Zach LaVine on impending free agency: 'I should be getting what I deserve'

CLEVELAND — Perhaps no player can make a bigger jump in profile over the next three months than Chicago Bulls guard Zach LaVine.

He’s a two-time All-Star and for the first time in his career, on a bona fide playoff team with aspirations on making noise beyond the first round. He and DeMar DeRozan rank as one of the league’s best duos, a deadly perimeter 1-2 punch that will create matchup problems across the board.

And he’ll be a free agent in July — an unrestricted free agent. A big playoff run could erase any remaining doubts, if there are any.

“Free agency is gonna be a big milestone for me,” LaVine told Yahoo Sports. “It's my first time going into it really being [an] unrestricted free agent. I dealt with it being restricted before so it's a whole new experience.

“I'm excited for the season with the Bulls. But you know, moving forward, it's gonna be a whole new experience for me.”

He makes the distinction for a reason. It took the Sacramento Kings signing LaVine to a four-year, $78 million offer sheet in 2018 — the Bulls matched it, thus retaining his services — to get his first big contract.

LaVine was a year removed from ACL surgery, but there didn’t seem to be much doubt he would return to being a productive player. But he’s made critical jumps since then and is in line to have his salary reflect that, averaging 26 points, nearly five rebounds and five assists on 50% shooting and 41% from three over the last two seasons.

Zach LaVine has been an integral part of the Chicago Bulls' rise in the Eastern Conference this season. Now, he could be in line for a max contract during free agency this summer. (Brian Cassella/Chicago Tribune/Tribune News Service via Getty Images)
Zach LaVine has been an integral part of the Chicago Bulls' rise in the Eastern Conference this season. Now, he could be in line for a max contract during free agency this summer. (Brian Cassella/Chicago Tribune/Tribune News Service via Getty Images)

He and DeRozan each have had moments in the clutch, and his production ranks favorably or a lot better than contemporaries Devin Booker, Bradley Beal and Jayson Tatum.

And that restricted free agency experience sticks with him. He’s not on the Michael Jordan scale of petty or the Scottie Pippen scale of delusion, but he quietly craves the validation. LaVine is eligible for a five-year deal around $200 million this summer if he re-signs with the Bulls — and higher if he makes an All-NBA team. He can get a four-year deal around $160 million if he outright signs with another team.

“I remember everything now,” LaVine said, smiling. “I know it's a different front office, a different time. But I'm gonna take it day by day and let my agent handle it.

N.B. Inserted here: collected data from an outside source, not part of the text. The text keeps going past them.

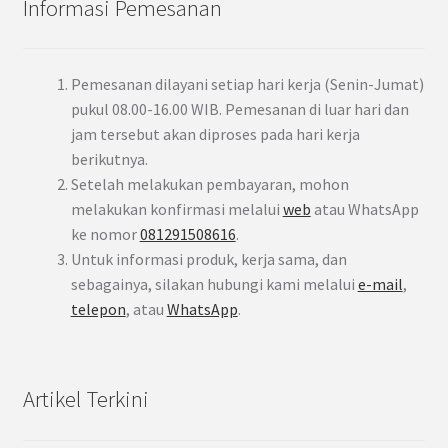
Informasi Pemesanan
Pemesanan dilayani setiap hari kerja (Senin-Jumat)
pukul 08.00-16.00 WIB. Pemesanan di luar hari dan
jam tersebut akan diproses pada hari kerja
berikutnya.
Setelah melakukan pembayaran, mohon
melakukan konfirmasi melalui
web
atau WhatsApp
ke nomor
081291508616
.
Untuk informasi produk, kerja sama, dan
sebagainya, silakan hubungi kami melalui
e-mail
,
telepon
, atau
WhatsApp
.
Artikel Terkini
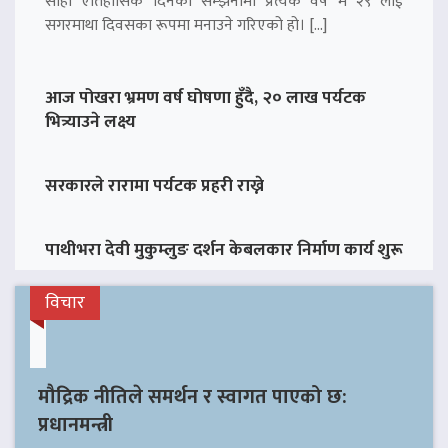
सोही ऐतिहासिक दिनको सम्झनामा प्रत्येक वर्ष मे २९ लाई
सगरमाथा दिवसका रूपमा मनाउने गरिएको हो। […]
आज पोखरा भ्रमण वर्ष घोषणा हुँदै, २० लाख पर्यटक
भित्र्याउने लक्ष्य
सरकारले रारामा पर्यटक प्रहरी राख्ने
पाथीभरा देवी मुकुम्लुङ दर्शन केबलकार निर्माण कार्य शुरू
विचार
मौद्रिक नीतिले समर्थन र स्वागत पाएको छ:
प्रधानमन्त्री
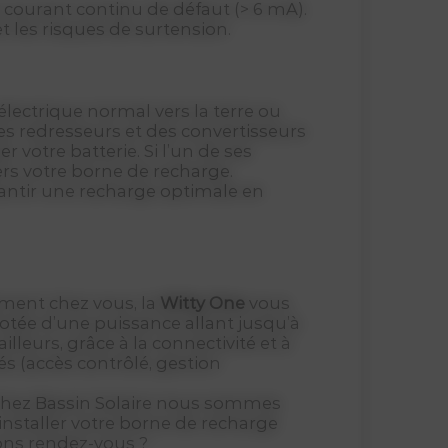
 courant continu de défaut (> 6 mA).
et les risques de surtension.
lectrique normal vers la terre ou
es redresseurs et des convertisseurs
 votre batterie. Si l’un de ses
ers votre borne de recharge.
antir une recharge optimale en
ement chez vous, la
Witty One
vous
otée d’une puissance allant jusqu’à
leurs, grâce à la connectivité et à
s (accès contrôlé, gestion
. Chez Bassin Solaire nous sommes
installer votre borne de recharge
ions rendez-vous ?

But I remember everything. It's something — I always have a chip on my shoulder for multiple reasons.”

John Paxson and Gar Forman were running the front office in 2018, but have been replaced by Artūras Karnišovas as team president and Marc Eversley as general manager. The Bulls have quickly elevated to the top of the East, with shrewd trades and signings — and keeping LaVine as a rare holdover.

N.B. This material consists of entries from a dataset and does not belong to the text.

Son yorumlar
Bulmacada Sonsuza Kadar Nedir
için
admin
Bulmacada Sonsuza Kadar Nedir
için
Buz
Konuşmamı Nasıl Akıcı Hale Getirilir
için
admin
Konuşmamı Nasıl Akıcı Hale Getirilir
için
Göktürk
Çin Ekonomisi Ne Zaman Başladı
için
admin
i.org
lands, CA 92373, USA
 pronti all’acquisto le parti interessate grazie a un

This regime keeps its strategy a mystery, but LaVine is making a case for a max contract — which he won’t definitively say but won’t deny, either.

“I think we all get what we deserve at the level we play at, for our team and around the league. I think I stack up with everybody at that level,” he said. “We’ll let the chips fall. Is the [max] the goal? I don’t know if it’s the goal, but I should be getting what I deserve.

“I’ll let them tell me what that is and we’ll go from there.”

July is five months away. The more pressing issue is his left knee. He missed the last three games before the All-Star break and went to Los Angeles to see a specialist, but was relieved the results determined the situation is more manageable than severe.

LaVine had platelet-rich plasma (PRP) treatment, took a cortisone shot and had it drained, leaving him confident about participating in Sunday’s All-Star Game and Saturday’s 3-Point Contest.

In theory, he could wait until he’s completely healthy as opposed to playing through some discomfort — especially with a contract on the line. But being this close to real relevancy and the East being so contested is too tantalizing to resist for LaVine.

“It's tough because I'm a competitor. Obviously, I've been playing this year, and not at 100 percent,” LaVine said. "So it means a lot for me to go out there and sacrifice a little bit of myself for the team to make us better and help us continue to win.”

That sacrifice isn’t always reciprocated on the back end, so he’s not operating under any hope the Bulls will reward him regardless of his body’s condition.

“I’m doing this for me personally. I want to win,” LaVine said. “Everybody has to understand that it is a business and sometimes you have to look out for yourself in those situations. I always want to be healthy and safe.”

He feels like he’s answered all the questions presented to him. Being productive, playing winning basketball and being able to work with DeRozan on the floor and off. LaVine knows what he wants, and so do the Bulls.

“That’s why I don’t have to talk about it,” LaVine said. “I’ll go into the offseason, after this year and be very satisfied with what I think I’ll get and I’ll be happy for me and my family.”